Written by William Elgin, posted by blog admin
Dust of Days is an romping alternative rock act hailing from the New Jersey area first formed in 2009 and featuring the talents of songwriter and drummer Frank Lettieri Jr. over the course of three releases. The third release and second full length album Analog Mind Bender has been four years in the making, but there’s never any sense listening to the twelve songs that they’ve been unduly overworked and drained of their blood and marrow. The performances have a remarkably natural and even live sound – the level of intimacy they achieve, for a rock band, is nothing short of exceptional. These are songs that lunge straight for the heart of human experiences and never attempt to cheat or shortcut the listener – they fully develop their ideas, package everything inside of strong production, and present a product that never dares pandering to its target audience. Some listeners might find that twelve songs are perhaps a song or two too many, but a lot more are going to find this a perfectly measured rock album for the times.
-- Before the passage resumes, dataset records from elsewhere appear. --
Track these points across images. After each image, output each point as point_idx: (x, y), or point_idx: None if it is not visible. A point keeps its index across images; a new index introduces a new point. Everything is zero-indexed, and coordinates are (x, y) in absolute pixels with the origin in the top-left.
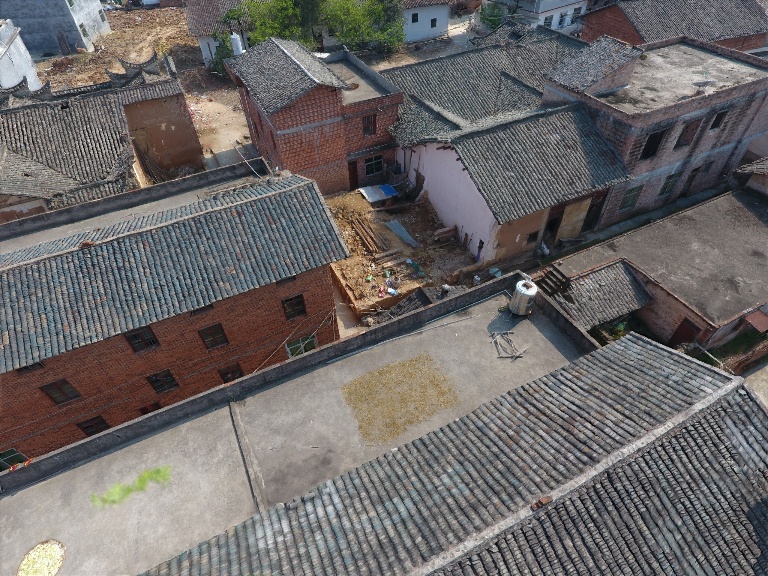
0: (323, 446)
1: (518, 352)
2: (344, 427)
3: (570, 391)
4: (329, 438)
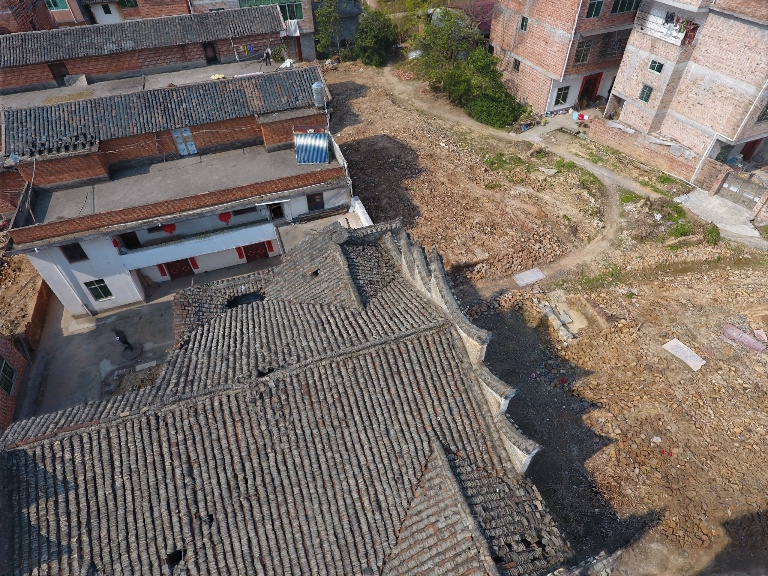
0: (112, 91)
1: (0, 104)
2: (100, 94)
3: (6, 57)
4: (108, 92)
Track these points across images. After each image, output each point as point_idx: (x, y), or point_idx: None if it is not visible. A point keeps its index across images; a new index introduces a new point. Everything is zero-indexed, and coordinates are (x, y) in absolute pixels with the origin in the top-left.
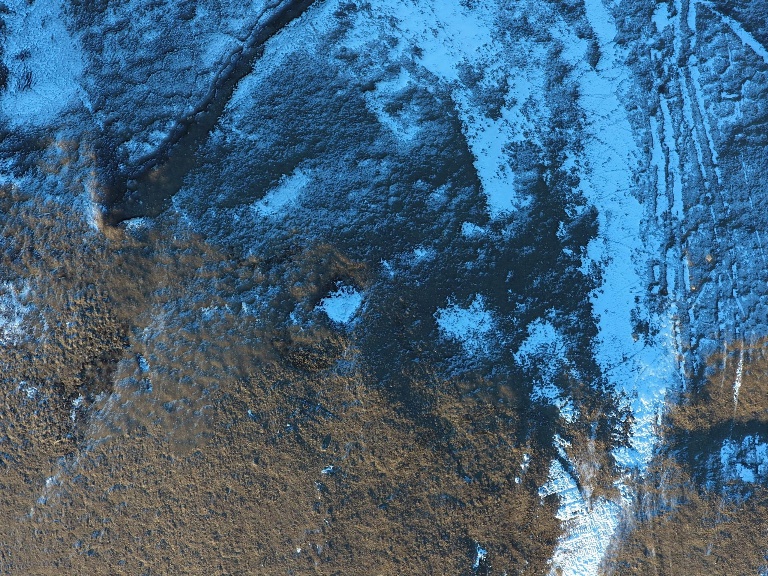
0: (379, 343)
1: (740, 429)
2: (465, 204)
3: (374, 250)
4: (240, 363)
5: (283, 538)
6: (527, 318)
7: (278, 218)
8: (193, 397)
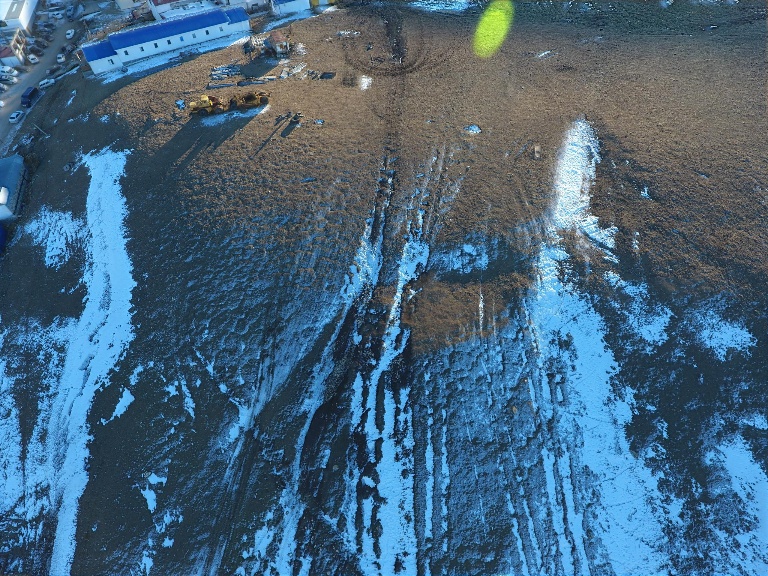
0: None
1: (475, 277)
2: None
3: None
4: None
5: None
6: (671, 344)
7: None
8: None
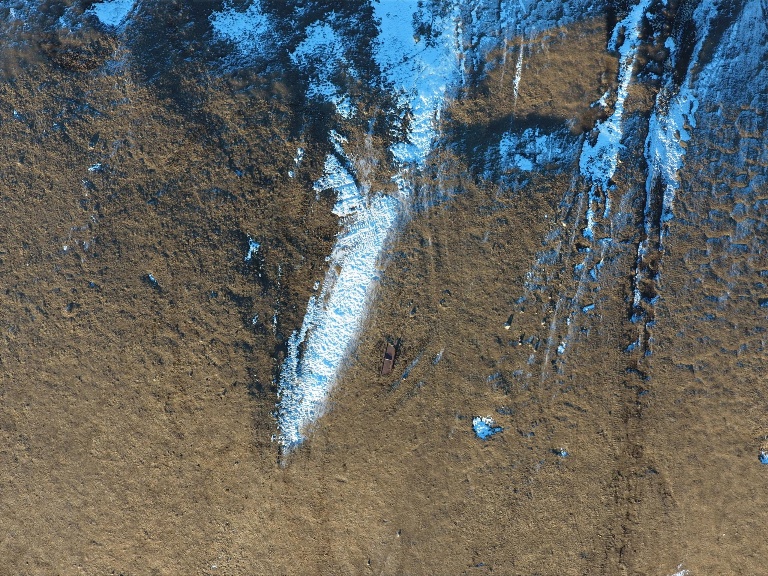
0: (150, 43)
1: (520, 122)
2: None
3: None
4: (6, 65)
5: (49, 237)
6: (306, 21)
7: None
8: None
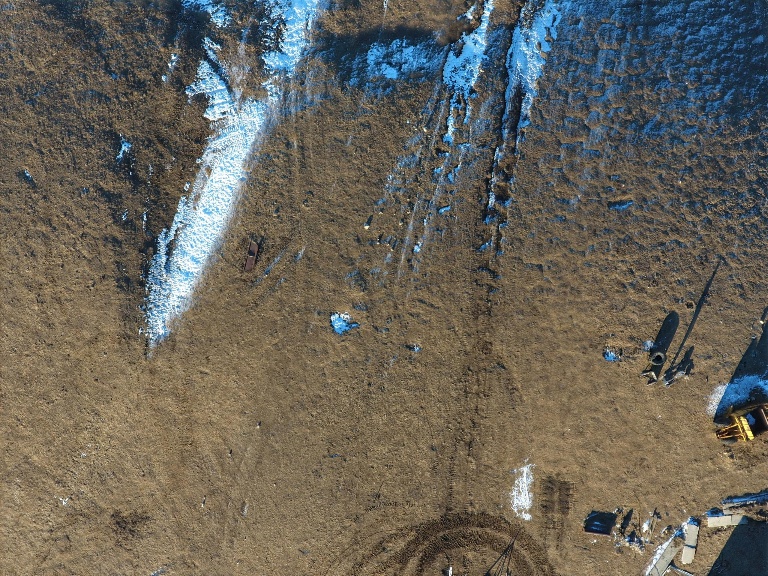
0: None
1: (388, 33)
2: None
3: None
4: None
5: None
6: None
7: None
8: None
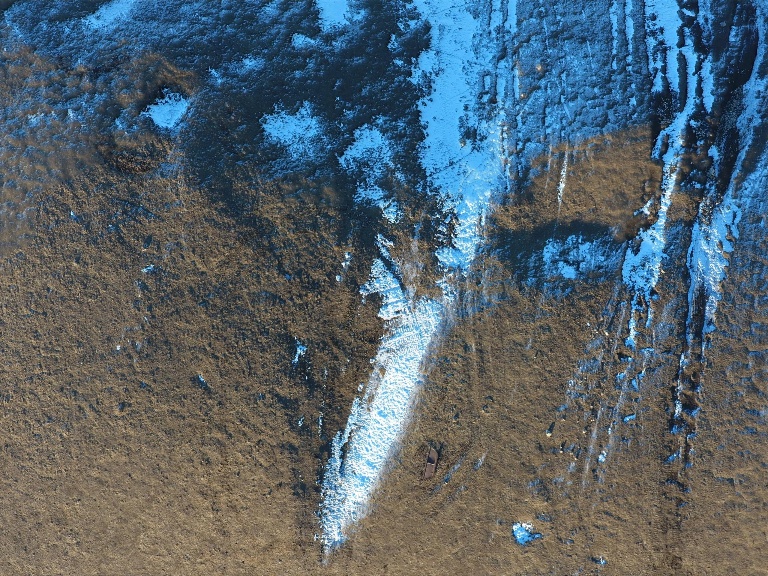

They open with the title song. It has a nicely striding riff, a dense musical attack, and their own distinctive take on the genre blending elements of classic rock with a more modern approach. They clearly show themselves capable of gritty lyricism that only a few bands of this ilk can muster and this blending of the current and retro has a combustible spark. “Aurora” is cut from the same rugged mold as the opener but there’s a much more intensely claustrophobic feel about this track than we experienced during the first song and the variations of vocal delivery are equally notable. “Heavy” is propelled by a bulldozer central riff and the band is wise to stick to it for the majority of the song, only switching gears for a few passages with tremendous effect. The focus here is undeniable. Dust of Days kicks off “Little Angel” with some methodical, less than ethereal riffing and the the song settles into a moody, spartan guitar driven groove during the verses. This is one of the album’s better songs thanks to the exceptional sharp dynamic sense the band presents for listeners.